* _O que fazer_:
A: Responda, com base no texto sobre a investigação do ministro Marco Aurélio Buzzi:
(i) Quantas pessoas o STJ programou ouvir na quinta-feira (11/06)?
(ii) Que processo passou a ter Buzzi como alvo depois de ele ter sido denunciado pelas supostas vítimas?
(iii) Segundo o texto, por que o ministro tem foro privilegiado no STF?
B: Dê continuidade ao texto sobre a investigação do ministro Marco Aurélio Buzzi, começando logo após a última frase.

═══ Texto fornecido

Da Redação
O Superior Tribunal de Justiça (STJ) programou para a próxima quinta-feira (11/06) a tomada de depoimento de 22 pessoas dentro da investigação sobre o procedimento que investiga denúncias contra o ministro da Corte Marco Aurélio Buzzi, de importunação sexual.
Foram chamadas a depor as duas mulheres que fizeram a acusação — uma jovem filha de amigos da família do magistrado — e uma servidora do Judiciário que trabalhou no gabinete dele. Além delas, outras 20 pessoas vão depor como testemunhas de defesa e de acusação.
Processo administrativo
Buzzi foi afastado do cargo pouco tempo depois das denúncias e passou a ser alvo de um processo administrativo disciplinar (PAD) após ter sido denunciado pelas supostas vítimas.
Ele também é alvo de um procedimento no Supremo Tribunal Federal (STF), que analisa um dos casos na esfera criminal. Por ser ministro do STJ, o ministro tem foro privilegiado no STF.

══════
═══ Dados fornecidos

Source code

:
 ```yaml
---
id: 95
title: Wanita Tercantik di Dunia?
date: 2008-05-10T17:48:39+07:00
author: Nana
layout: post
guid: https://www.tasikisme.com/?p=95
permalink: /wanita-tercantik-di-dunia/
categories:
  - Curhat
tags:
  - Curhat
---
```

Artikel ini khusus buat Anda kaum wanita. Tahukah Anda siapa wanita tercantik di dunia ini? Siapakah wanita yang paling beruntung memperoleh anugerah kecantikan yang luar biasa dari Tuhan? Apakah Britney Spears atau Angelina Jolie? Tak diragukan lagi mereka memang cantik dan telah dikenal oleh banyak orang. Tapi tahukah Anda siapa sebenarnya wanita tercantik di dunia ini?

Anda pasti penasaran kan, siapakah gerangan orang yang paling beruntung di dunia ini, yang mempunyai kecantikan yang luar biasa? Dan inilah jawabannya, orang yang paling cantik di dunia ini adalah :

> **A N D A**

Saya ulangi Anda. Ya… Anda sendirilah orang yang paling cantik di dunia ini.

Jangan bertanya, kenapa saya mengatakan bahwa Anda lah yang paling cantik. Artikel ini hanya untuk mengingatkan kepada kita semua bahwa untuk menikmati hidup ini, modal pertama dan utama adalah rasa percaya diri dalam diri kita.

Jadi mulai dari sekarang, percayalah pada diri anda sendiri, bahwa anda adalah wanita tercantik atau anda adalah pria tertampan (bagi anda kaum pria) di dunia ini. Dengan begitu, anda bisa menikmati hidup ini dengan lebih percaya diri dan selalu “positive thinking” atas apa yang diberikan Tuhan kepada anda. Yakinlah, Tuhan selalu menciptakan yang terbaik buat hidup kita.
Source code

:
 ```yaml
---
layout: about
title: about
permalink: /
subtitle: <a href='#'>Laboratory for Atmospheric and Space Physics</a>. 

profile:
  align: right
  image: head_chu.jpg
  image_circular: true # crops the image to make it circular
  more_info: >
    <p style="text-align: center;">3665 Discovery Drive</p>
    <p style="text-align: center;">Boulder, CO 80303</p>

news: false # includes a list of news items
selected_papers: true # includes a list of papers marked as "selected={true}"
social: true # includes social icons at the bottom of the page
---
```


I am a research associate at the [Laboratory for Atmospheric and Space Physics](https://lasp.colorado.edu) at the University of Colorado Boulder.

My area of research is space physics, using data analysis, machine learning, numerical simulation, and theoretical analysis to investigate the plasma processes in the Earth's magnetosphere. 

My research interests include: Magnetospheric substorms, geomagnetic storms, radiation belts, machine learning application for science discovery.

══════

* _Respostas numeradas_:
A:
(i) 22 pessoas.
(ii) Um processo administrativo disciplinar (PAD).
(iii) Por ser ministro do STJ.

B:
Defesa nega denúncias
Desde o surgimento das acusações, a defesa de Buzzi tem argumentado que o magistrado não cometeu qualquer ato impróprio e que isso será provado no decorrer da investigação.
Em nota divulgada recentemente, seus advogados declararam que atuarão com “serenidade, responsabilidade e respeito às instituições e às pessoas envolvidas”. Informaram também que foram indicadas 30 testemunhas pela defesa, das quais foram admitidas 16 pela comissão responsável pela investigação no STJ.